··· GIVEN PASSAGE

# looking at a couple of bp trailers



## ugabulldog (Jan 28, 2009)

How many 1,000 lb cows can fit in 12, 14, 16' stock trailers? What difference would 5' vs 6' wide make?


----------



## haypoint (Oct 4, 2006)

You can only haul 87.5% as many cattle in a 14 foot trailer as a 16 foot, if the trailers are the same width. So figure the number of cows you fit in a 16 foot trailer and multiply by .875 to know how many will fit into a 14 foot trailer. To figure the other way, multiply 1.14. The differences in weight might not be as much. 
Steel is costly. Your cheapest trailers will weigh the least. Each trailer should have the load capacity of the axles, on a sticker by the hitch. That is both the weight of the trailer and the cattle. You can subtract the weight on the bumper.
Trailer tires are made to stand the sway of a trailer and car tires are not. Make sure the capacity of the tires matches the capacity of the axles.


----------



## genebo (Sep 12, 2004)

This is a miniature livestock trailer, 5' wide and 12' long, rated 3500#. It easily carries 2 Dexter cows and has been used to carry 3 for a shorter trip. You could squeeze 4 in for a local haul.

Wind resistance is what makes a trailer so hard to pull with a small engine. I can pull this one with a 4-cyl Toyota Tacoma. It's the only trailer I've ever been able to pull with that truck. I get 19 mpg when I do.


----------



## haypoint (Oct 4, 2006)

So, the short trailer can haul two 650 pound Dexter cows and cram in three. So two 1000 cows is about your max for space? But four for a local haul, two and a half 1000 pound cows? 
I'd think the trailer weighs above a thousand pounds, putting four 650 pound cows at or beyond the 3600 pound limit.

······
··· DATA EXCERPT

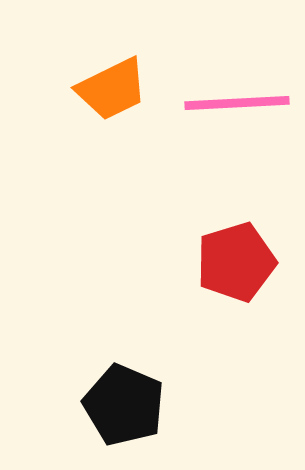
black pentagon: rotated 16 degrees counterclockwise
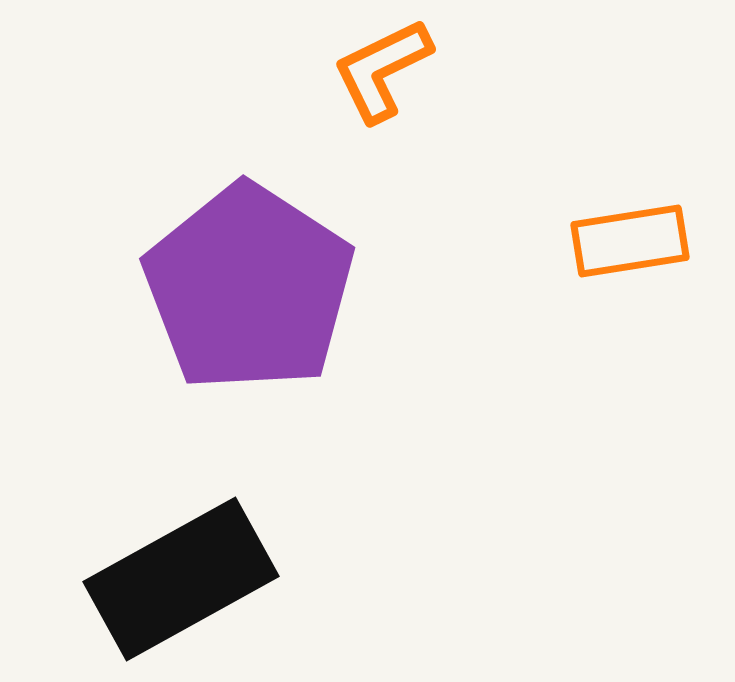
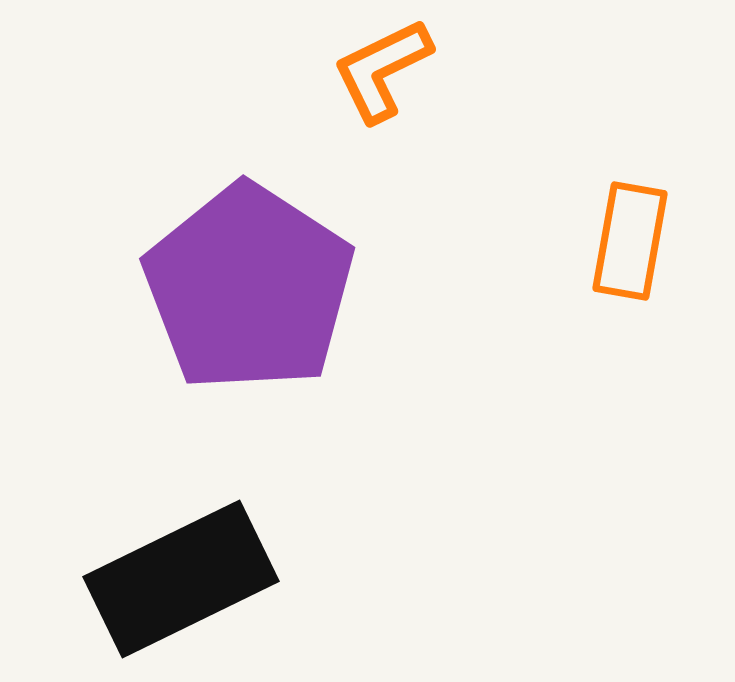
orange rectangle: rotated 71 degrees counterclockwise
black rectangle: rotated 3 degrees clockwise
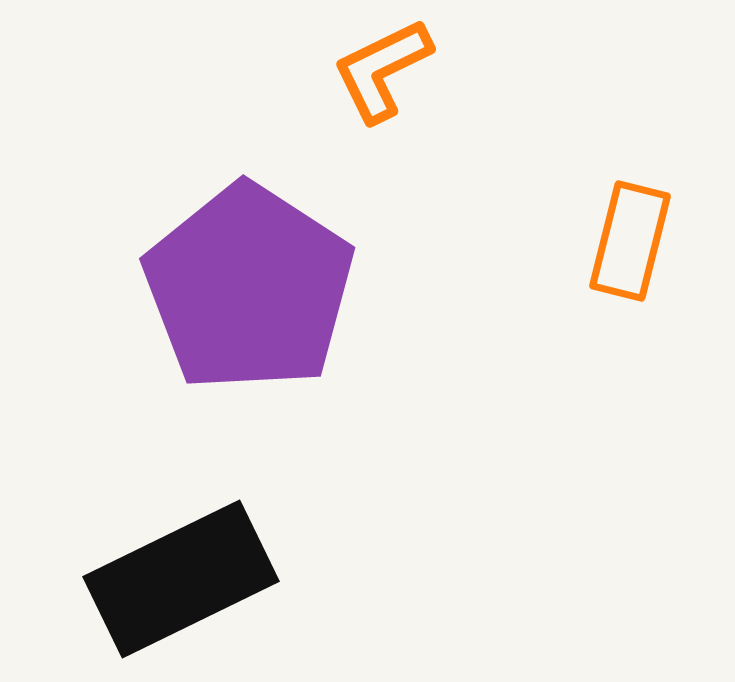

······

◆ ACTIONS TO TAKE
1) Answer these from the livestock trailer thread:
(a) What number does haypoint say to multiply the 16-foot cow count by to get the 14-foot count?
(b) What truck does genebo use to pull the miniature trailer?
(c) How many pounds does haypoint give as the weight of a Dexter cow?
2) List every trailer length, in feet, that the livestock trailer thread mentions.
The material after the livestock trailer thread comes from a separate source.

◆ SOLUTION SET
1)
(a) .875
(b) A 4-cyl Toyota Tacoma
(c) 650 pounds

2) 12 feet, 14 feet, 16 feet